Anyway, the cafeteria. The hoarder walked up to the registration table and immediately began a conversation with an older black lady who may have had her teeth out. I believe she told him that her mother had passed, and he said he was sorry to hear that. Then he moved on to a white, TV anchor-looking gentleman who asked him for his name and ID. After the hoarder gave his name (an Italian sounding name, which he punctuated by saying, “Italian”), the anchor spelled it out again so that the man next to him could write it down.

Huh, I thought. The hoarder’s actually a pretty normal-sounding dude. The anchor, though, was less than normal, his manner cloudy, like perhaps he wasn’t all there, just smiling and slow. He waved the hoarder over to the booth closest to us, where an older black gentleman closed the curtain behind the hoarder, leaving only the dirty blue pants visible to the rest of us. It was then that I noticed that the lady hoarder had abstained from voting, and that she was about the same age as the man, and thus not his mother.

Kim and I went through the same steps as the hoarder, although when we first approached the registration table, the black ladies said, “Ooh, look at y’all, got your voter cards,” which we held in our hands, eager beaver lil' democrats that we are. We laughed.

The anchor found my name and started to spell it out, and I became sure that he was slow, only dressed up for the part and put at this table to give him something to do. He did fine at reading out my name and told me, and then Kim, to wait outside the booth in which the hoarder now voted.

“You ok in there, sir?” the black gentleman called through the curtain to the hoarder. “Three minute time limit.”

“Be right out,” the hoarder said. A few moments later, we heard the tinkle of electronic bells and out he came. I stepped into his place.

The ballot was laid out on a large square of what felt like vinyl. Each of the names on each of the lists had squares next to them, and when you touched a square, it lit up green. The point was to go through each list of candidates for the various offices, along with the 4 amendment referendums, then to hit a final button to cast your votes.

Once I perused the different lists, I scolded myself for not knowing more about the offices and candidates. Further harsh thoughts shot forth at the realization that no write-in was possible, dashing my hope to vote for Kim for governor. I voted for women, for men with funny nicknames, against known incumbents, and ‘yes’ to the referendums, with the exception of the last one, something about consigned jewelry being tax exempt. Fuck that, I thought.
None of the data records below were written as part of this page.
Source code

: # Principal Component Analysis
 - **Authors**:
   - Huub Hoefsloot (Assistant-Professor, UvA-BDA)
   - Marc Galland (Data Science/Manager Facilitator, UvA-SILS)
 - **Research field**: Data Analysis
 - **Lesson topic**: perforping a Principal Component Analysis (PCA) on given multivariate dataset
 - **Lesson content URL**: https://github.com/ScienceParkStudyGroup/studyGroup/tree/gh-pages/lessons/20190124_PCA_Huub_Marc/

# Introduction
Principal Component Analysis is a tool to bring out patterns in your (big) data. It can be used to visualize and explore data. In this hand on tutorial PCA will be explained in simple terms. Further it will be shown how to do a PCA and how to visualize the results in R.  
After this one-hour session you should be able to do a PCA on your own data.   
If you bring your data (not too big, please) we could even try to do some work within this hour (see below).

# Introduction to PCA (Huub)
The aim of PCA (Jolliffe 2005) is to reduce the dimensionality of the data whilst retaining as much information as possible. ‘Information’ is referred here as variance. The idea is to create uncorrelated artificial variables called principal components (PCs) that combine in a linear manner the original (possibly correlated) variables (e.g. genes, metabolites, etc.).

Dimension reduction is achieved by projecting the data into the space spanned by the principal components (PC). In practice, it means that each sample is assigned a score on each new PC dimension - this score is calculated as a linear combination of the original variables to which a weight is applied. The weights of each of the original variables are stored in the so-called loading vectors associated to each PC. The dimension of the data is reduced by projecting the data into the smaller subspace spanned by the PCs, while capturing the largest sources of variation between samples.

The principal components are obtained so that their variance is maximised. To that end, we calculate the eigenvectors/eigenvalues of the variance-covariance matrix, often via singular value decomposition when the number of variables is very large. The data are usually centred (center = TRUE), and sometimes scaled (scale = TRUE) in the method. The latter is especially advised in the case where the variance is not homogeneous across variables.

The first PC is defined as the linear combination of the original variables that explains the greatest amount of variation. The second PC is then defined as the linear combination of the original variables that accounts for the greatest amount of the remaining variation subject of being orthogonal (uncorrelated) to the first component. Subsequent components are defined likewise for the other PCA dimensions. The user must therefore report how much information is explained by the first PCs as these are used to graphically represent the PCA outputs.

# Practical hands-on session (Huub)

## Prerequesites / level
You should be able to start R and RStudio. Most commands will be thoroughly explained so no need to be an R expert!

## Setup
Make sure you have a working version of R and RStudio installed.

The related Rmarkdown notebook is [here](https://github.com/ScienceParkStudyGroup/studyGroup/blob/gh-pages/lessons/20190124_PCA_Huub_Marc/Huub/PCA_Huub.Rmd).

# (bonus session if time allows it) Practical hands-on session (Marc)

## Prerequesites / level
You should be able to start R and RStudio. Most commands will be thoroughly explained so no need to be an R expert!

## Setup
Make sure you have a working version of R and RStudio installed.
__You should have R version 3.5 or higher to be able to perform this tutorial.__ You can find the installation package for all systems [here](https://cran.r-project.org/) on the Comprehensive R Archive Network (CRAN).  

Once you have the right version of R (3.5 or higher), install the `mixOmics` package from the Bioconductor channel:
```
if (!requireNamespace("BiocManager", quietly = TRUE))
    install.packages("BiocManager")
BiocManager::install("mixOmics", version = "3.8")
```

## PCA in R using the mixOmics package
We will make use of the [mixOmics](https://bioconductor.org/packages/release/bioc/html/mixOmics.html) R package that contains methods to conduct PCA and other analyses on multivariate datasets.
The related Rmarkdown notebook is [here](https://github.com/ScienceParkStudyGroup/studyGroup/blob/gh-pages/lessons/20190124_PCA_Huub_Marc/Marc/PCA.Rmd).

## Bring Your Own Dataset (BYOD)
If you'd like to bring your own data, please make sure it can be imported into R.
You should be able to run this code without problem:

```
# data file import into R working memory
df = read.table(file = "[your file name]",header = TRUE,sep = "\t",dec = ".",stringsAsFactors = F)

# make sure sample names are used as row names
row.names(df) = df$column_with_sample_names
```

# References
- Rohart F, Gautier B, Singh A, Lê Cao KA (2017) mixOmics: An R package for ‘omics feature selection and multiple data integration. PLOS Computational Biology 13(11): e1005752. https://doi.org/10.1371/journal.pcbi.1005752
And I voted for Boasso for governor. I thought maybe he could get to a run-off, though there was no way he could win. Here I am, I thought, ambivalent like so many Louisianans in this time of great challenge and a leadership drought, shrugging my shoulders at the ballot. My choices: a big ol’ Democrat-turned-Republican-turned-Democrat who seemed like a nice guy who no one in the nation would take seriously but who hailed from the devastated St. Bernard Parish; and an extremist Catholic with a dazzling education, an odd and unique position on race, and barely a word in his programs about the recovery of New Orleans, a grotesque suburb of which he represents with strong conservatism in the US House.
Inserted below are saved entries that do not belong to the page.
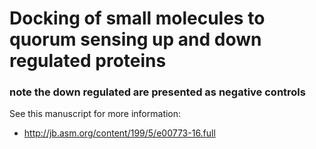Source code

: # Docking of small molecules to quorum sensing up and down regulated proteins

### note the down regulated are presented as negative controls

See this manuscript for more information:
* http://jb.asm.org/content/199/5/e00773-16.full
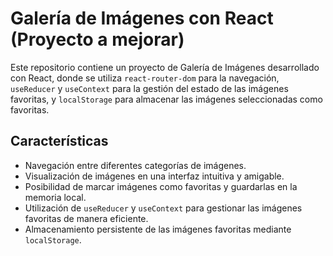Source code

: # Galería de Imágenes con React (Proyecto a mejorar)

Este repositorio contiene un proyecto de Galería de Imágenes desarrollado con React, donde se utiliza `react-router-dom` para la navegación, `useReducer` y `useContext` para la gestión del estado de las imágenes favoritas, y `localStorage` para almacenar las imágenes seleccionadas como favoritas. 

## Características

- Navegación entre diferentes categorías de imágenes.
- Visualización de imágenes en una interfaz intuitiva y amigable.
- Posibilidad de marcar imágenes como favoritas y guardarlas en la memoria local.
- Utilización de `useReducer` y `useContext` para gestionar las imágenes favoritas de manera eficiente.
- Almacenamiento persistente de las imágenes favoritas mediante `localStorage`.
I ended up taking the big ol’ guy just to stretch things out, in the hope that Jindal would have to say something in a run-off. Yes, 2007 in Louisiana: the previous sentence was my mindset at the ballot box.

After I hit the final button and exited the booth, Kim entered and I walked back past the registration table. One of the ladies was directing someone, saying, “To the right, to the right.” I smiled and said, “To the left, to the left,” and then everyone laughed and another woman mentioned the Cupid Shuffle. A conversation on the Cupid Shuffle continued as I sat in an office chair near the door and waited for Kim to exit the polls.